Certain configuration parameters control how RCM monitors the failover process:
FAILOVER_WAIT – the number of seconds the RCM waits after a potential failover is detected before initiating the failover process. This failover waiting period gives the active Adaptive Server an opportunity to recover automatically. For example, if you set FAILOVER_WAIT to 60, RCM waits 60 seconds before initiating the failover process.
MONITOR_WAIT – the number of seconds the RCM monitors Replication Server after invoking a failover command in Replication Server and before switching end users to the standby Adaptive Server. This gives the Replication Server time to empty its queues. For example, if you set MONITOR_WAIT to 60, RCM monitors Replication Server for 60 seconds.
The MONITOR_WAIT parameter is not used if the RS_FAILOVER_MODE parameter is set to NONE.
If you set MONITOR_WAIT to -1 and RS_FAILOVER_MODE to QUIESCE, RCM quiesces Replication Server and ensures replication server queues are emptied completely. RCM then switches user connections to the standby Adaptive Server. See RS_FAILOVER_MODE in “Understanding RCM configuration parameters,” for more information
TIMER_INTERVAL – the number of seconds the RCM waits between server pings and monitoring commands. The TIMER_INTERVAL value must be less than or equal to the values of the FAILOVER_WAIT and MONITOR_WAIT parameters.

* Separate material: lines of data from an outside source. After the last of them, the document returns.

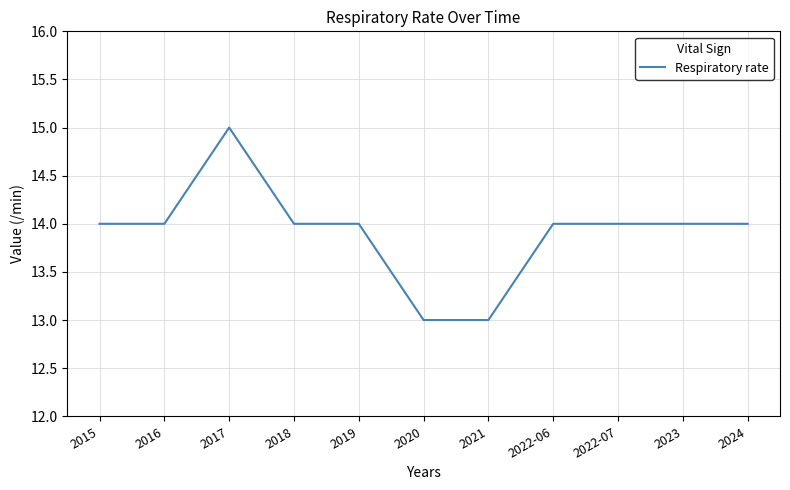

What is the smallest value displayed?

13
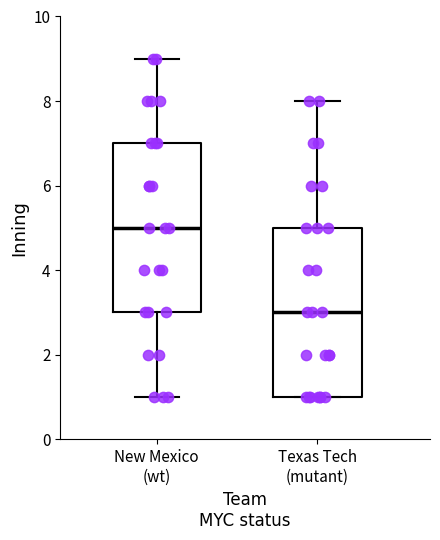

Where is the upper edge of the box for New Mexico (wt) on the y-axis? The values are not printed on the chart, so give them approximately, as read against the axis.

7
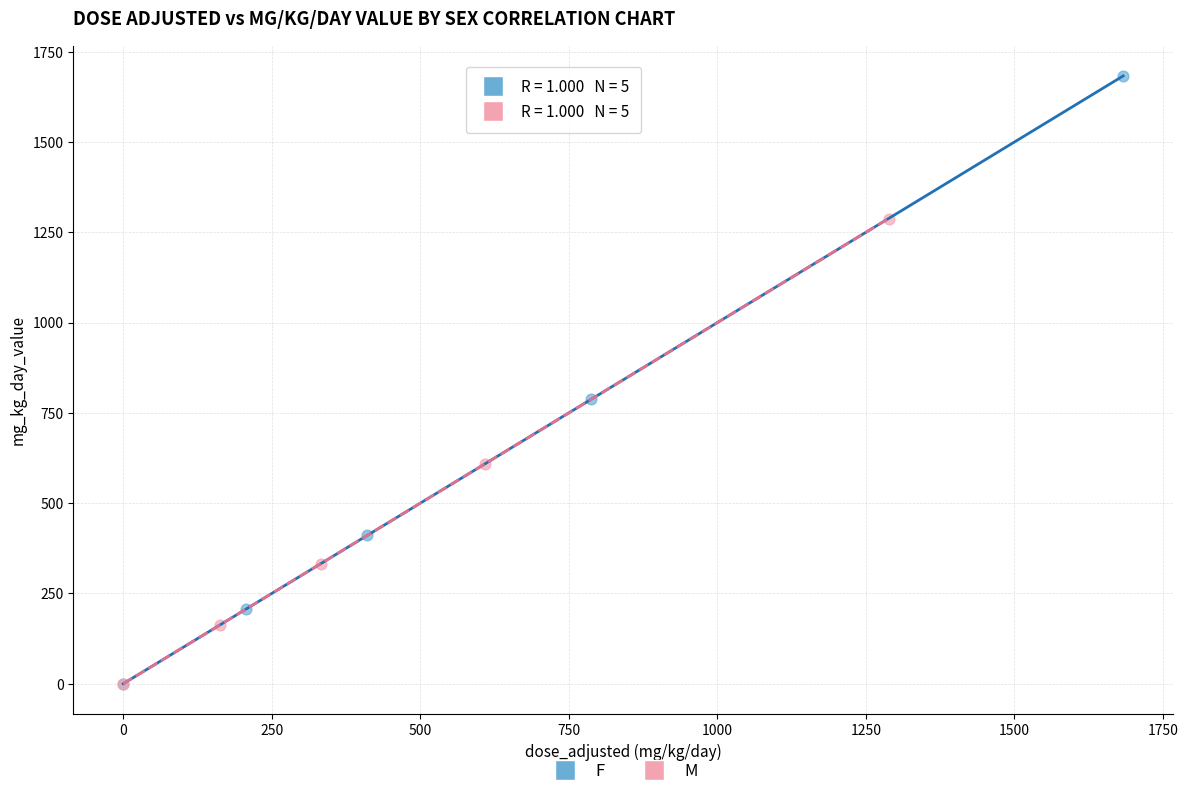

Which series reaches the maximum Y coordinate?

F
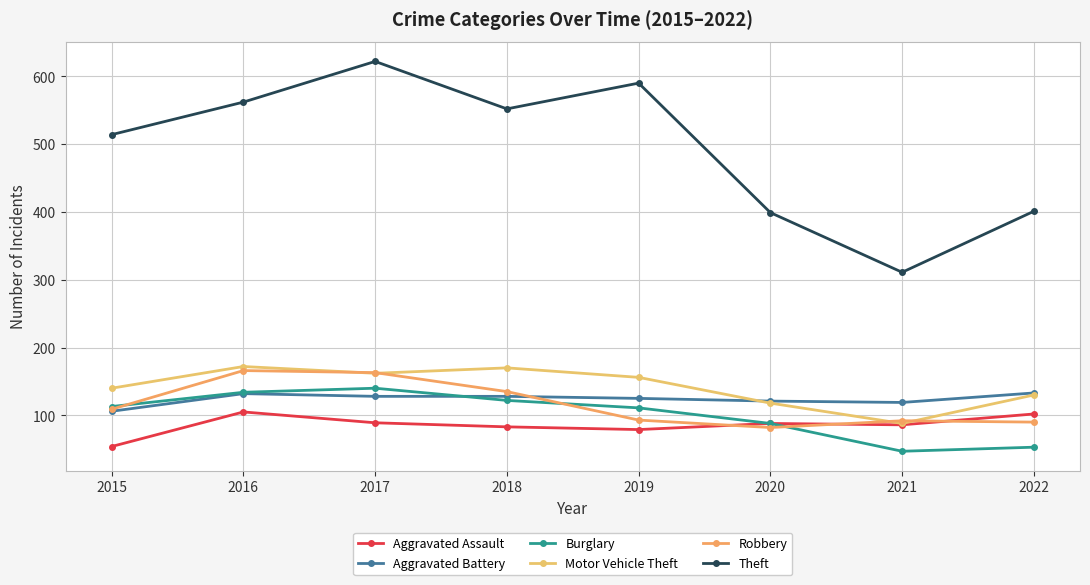

Which series has the largest total across all categories?

Theft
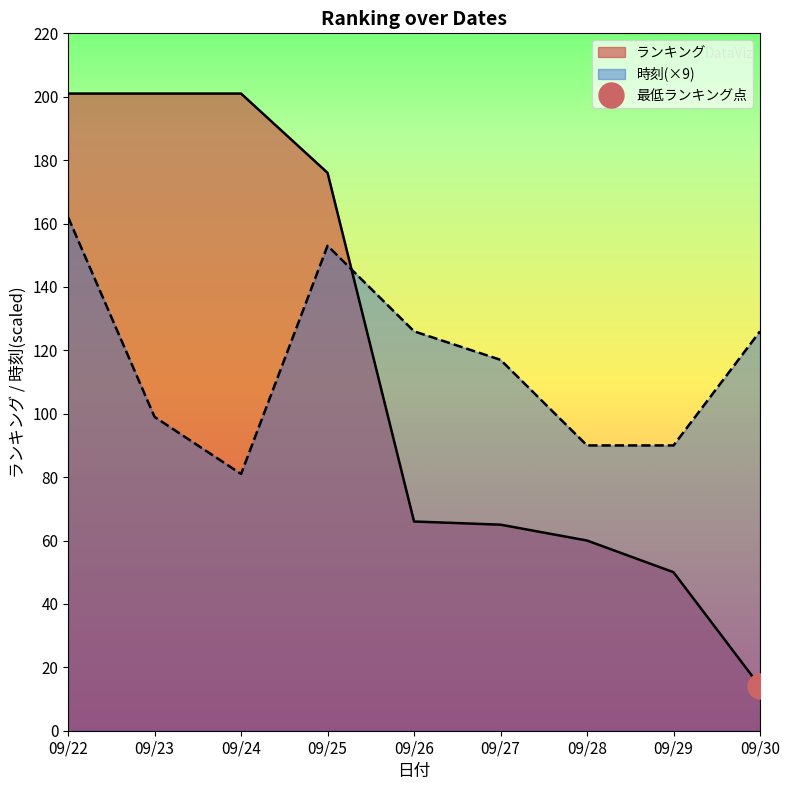

Reading right to left, extract all data points from this chart.

ランキング: 09/30=14	09/29=50	09/28=60	09/27=65	09/26=66	09/25=176	09/24=201	09/23=201	09/22=201
時刻: 09/30=126	09/29=90	09/28=90	09/27=117	09/26=126	09/25=153	09/24=81	09/23=99	09/22=162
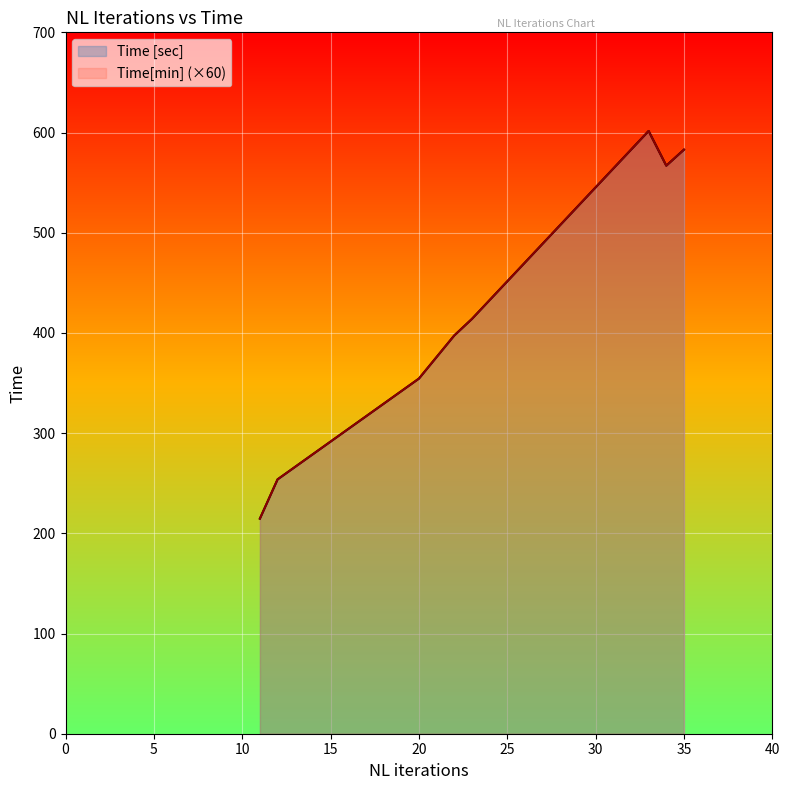

The value of Time[min] at 22 is 6.6. True or false?

True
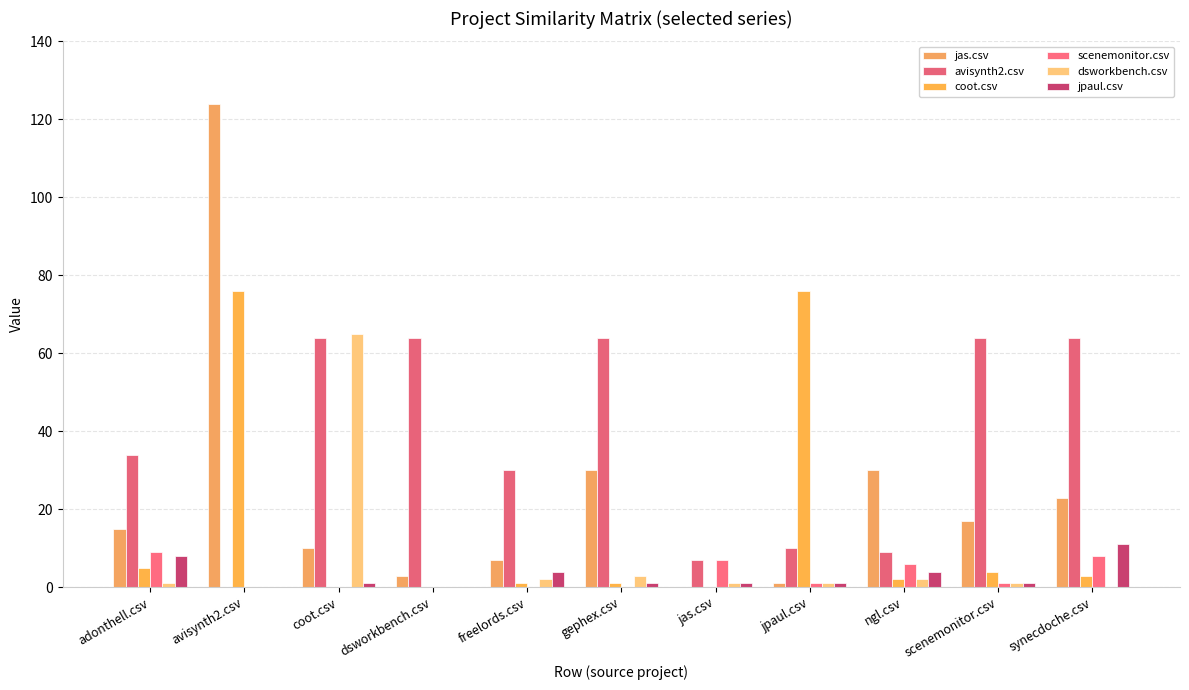

True or false: jas.csv has a value of 0 at jas.csv.

True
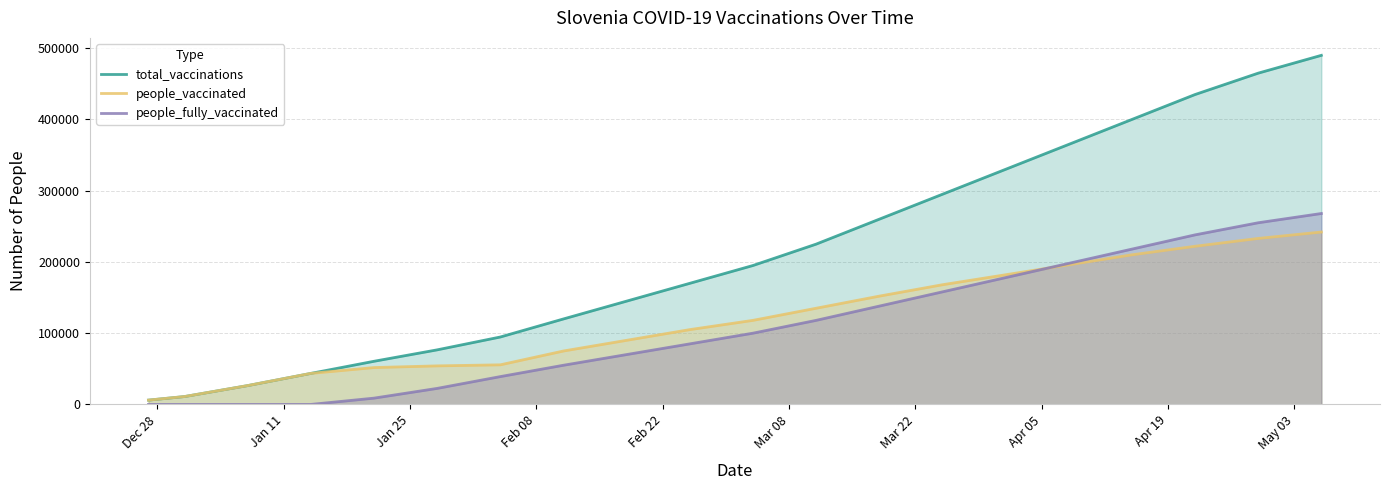

Which series has the largest total across all categories?

total_vaccinations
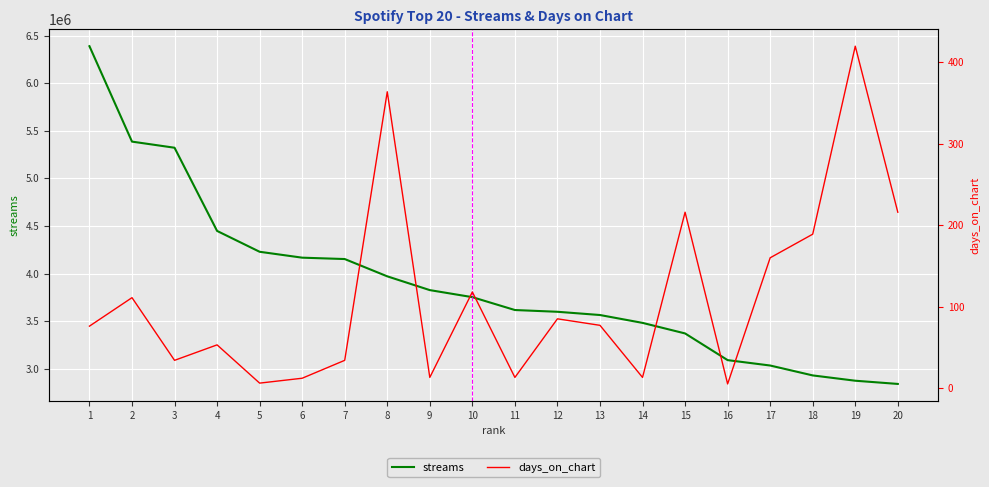

How many lines are shown in the chart?

2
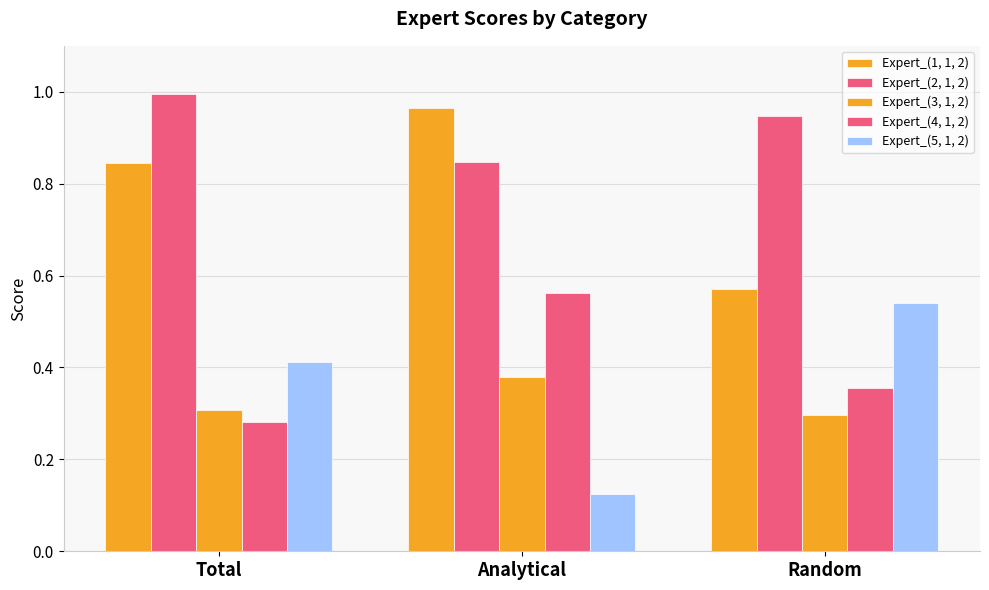

List the labels in order of Expert_(2, 1, 2) value, largest first.

Total, Random, Analytical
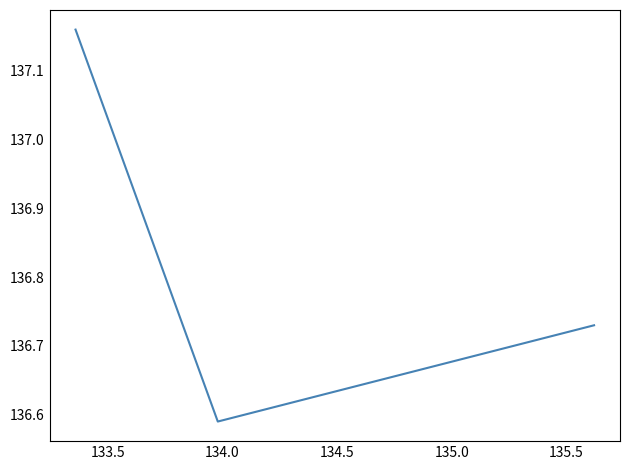

The value at 134.0 is 183.6. True or false?

False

For example, if you set TIMER_INTERVAL to 5, RCM waits 5 seconds between server pings and monitoring commands. If you set FAILOVER_WAIT to 60, the RCM pings the server 12 times before beginning the failover process.
If the TIMER_INTERVAL value
is greater than either or both the FAILOVER_WAIT and MONITOR_WAIT values,
the RCM does not start and displays a notification that there is
an error in the parameter settings.
You can tune the system using these configuration parameters. Used together, these parameters work as described in the following scenario:
The RCM detects a failover in the system.
RCM pings the active Adaptive Server every TIMER_INTERVAL seconds for FAILOVER_WAIT seconds to determine if it has recovered.
After FAILOVER_WAIT seconds, the Adaptive Server has not recovered, so the RCM initiates the failover process. The RCM begins to monitor Replication Server. Every TIMER_INTERVAL seconds, the RCM issues a monitoring command.
The RCM continues to monitor Replication Server for MONITOR_WAIT seconds. At that time, or when the Replication Server finishes the failover process if that is sooner, the RCM switches the users to the standby Adaptive Server.
The
RCM uses the FAILOVER_WAIT and TIMER_INTERVAL parameters
to monitor the environment even when you set the RS_FAILOVER_MODE parameter
to “NONE” because you plan to fail over the Replication
Server manually. In this case, the RCM responds to a failover by
locking user connections out of the Adaptive Server, but does not
invoke any Replication Server commands.